Hujan deras di Cilegon tanggal 4 Mei 2020 lalu, telah melumpuhkan beberapa wilayah di kota paling barat pulau jawa ini, ratusan rumah terendam banjir, beberapa rumah ambruk disapu banjir bandang, jembatan di perkampungan banyak yang ambrol bahkan menelan 1 korban meninggal dunia akibat hanyut terbawa arus sungai. Salah satu titik banjir yang terparah yakni di Kelurahan Gerem.
Di kelurahan Gerem, Kecamatan Grogol ini, banjir menerjang beberapa titik perkampungan yakni Kampung Gerem Kulon lingk. Dermage Malang, Kampung Kagungan, Kampung Cupas, Kampung Kawista dan Kampung Watu Lawang.

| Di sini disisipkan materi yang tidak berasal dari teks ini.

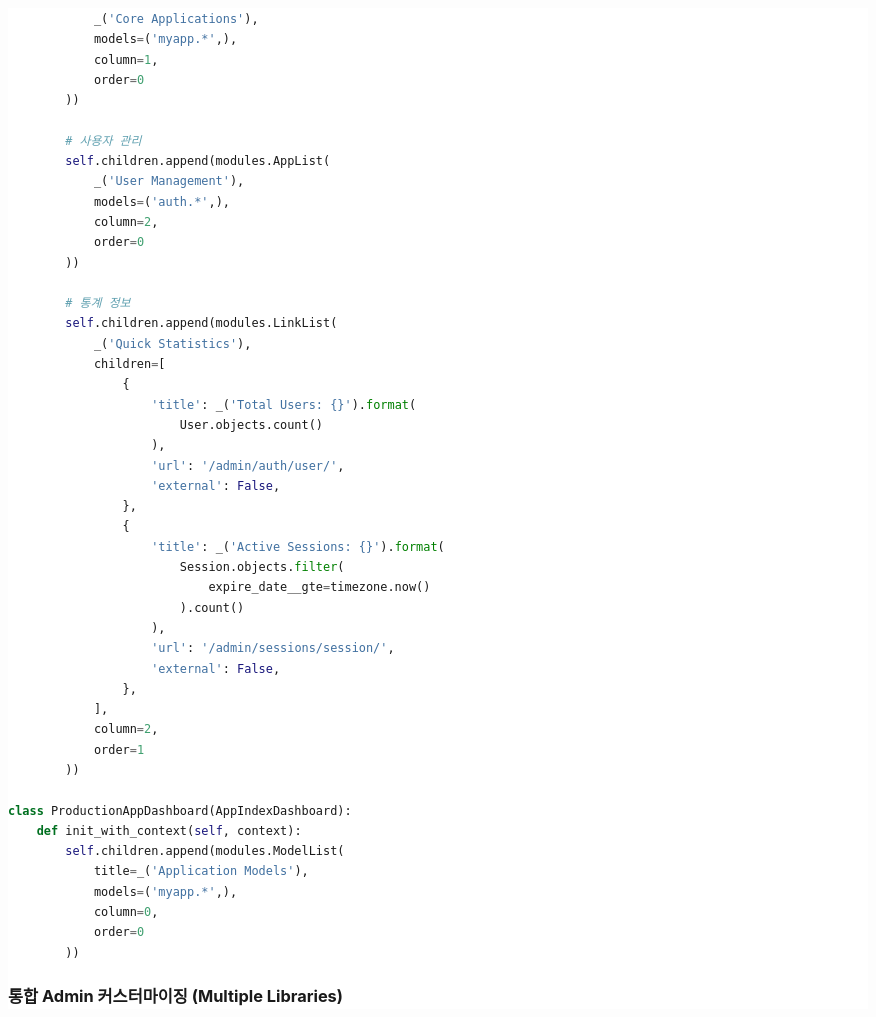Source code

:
 ```python
            _('Core Applications'),
            models=('myapp.*',),
            column=1,
            order=0
        ))

        # 사용자 관리
        self.children.append(modules.AppList(
            _('User Management'),
            models=('auth.*',),
            column=2,
            order=0
        ))

        # 통계 정보
        self.children.append(modules.LinkList(
            _('Quick Statistics'),
            children=[
                {
                    'title': _('Total Users: {}').format(
                        User.objects.count()
                    ),
                    'url': '/admin/auth/user/',
                    'external': False,
                },
                {
                    'title': _('Active Sessions: {}').format(
                        Session.objects.filter(
                            expire_date__gte=timezone.now()
                        ).count()
                    ),
                    'url': '/admin/sessions/session/',
                    'external': False,
                },
            ],
            column=2,
            order=1
        ))

class ProductionAppDashboard(AppIndexDashboard):
    def init_with_context(self, context):
        self.children.append(modules.ModelList(
            title=_('Application Models'),
            models=('myapp.*',),
            column=0,
            order=0
        ))
```

### 통합 Admin 커스터마이징 (Multiple Libraries)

Paling parah terjadi di Kampung kagungan, di titik ini banjir bandang menerjang perkampungan akibat tanah longsor di perbukitan, longsoran tanah dan batang pohon menerjang rumah, akibatnya beberapa rumah ambruk dan satu rumah yang didiami seorang janda dan anak yatim tertimbun tanah. Sementara jembatan hasil swadaya masyarakat yang menghubungkan kampung kagungan atas dan kagungan bawah ambrol diterjang luapan air kali Gerem. Â Â
Bencana yang terjdi di Cilegon ini, saya sebut bencana diatas bencana karena terjadi di tengah pandemic Covid 19. Seperti kata pepatah, sudah jatuh tertimpa tangga pula, rakyat yang sedang kesusahan akibat dampak Covid 19, tertimpa bencana, harta benda banyak yang tak terselamatkan, sementara mengharap bantuan pemerintah daerah tak memungkinkan lantaran pemerintah daerah tidak punya anggaran belanja tak terduga, Â gegaranya berdasarkan Intruksi Presiden, pemerintah daerah harus merasionalisasi anggaran dalam APBD, akibatnya banyak kegiatan yang di batalkan, anggarannya dialihkan untk penangan Covid 19, termasuk anggaran belanja tak terduka yang awalnya untuk penanganan/penanggulangan bencana dialihkan untuk penanganan covid 19.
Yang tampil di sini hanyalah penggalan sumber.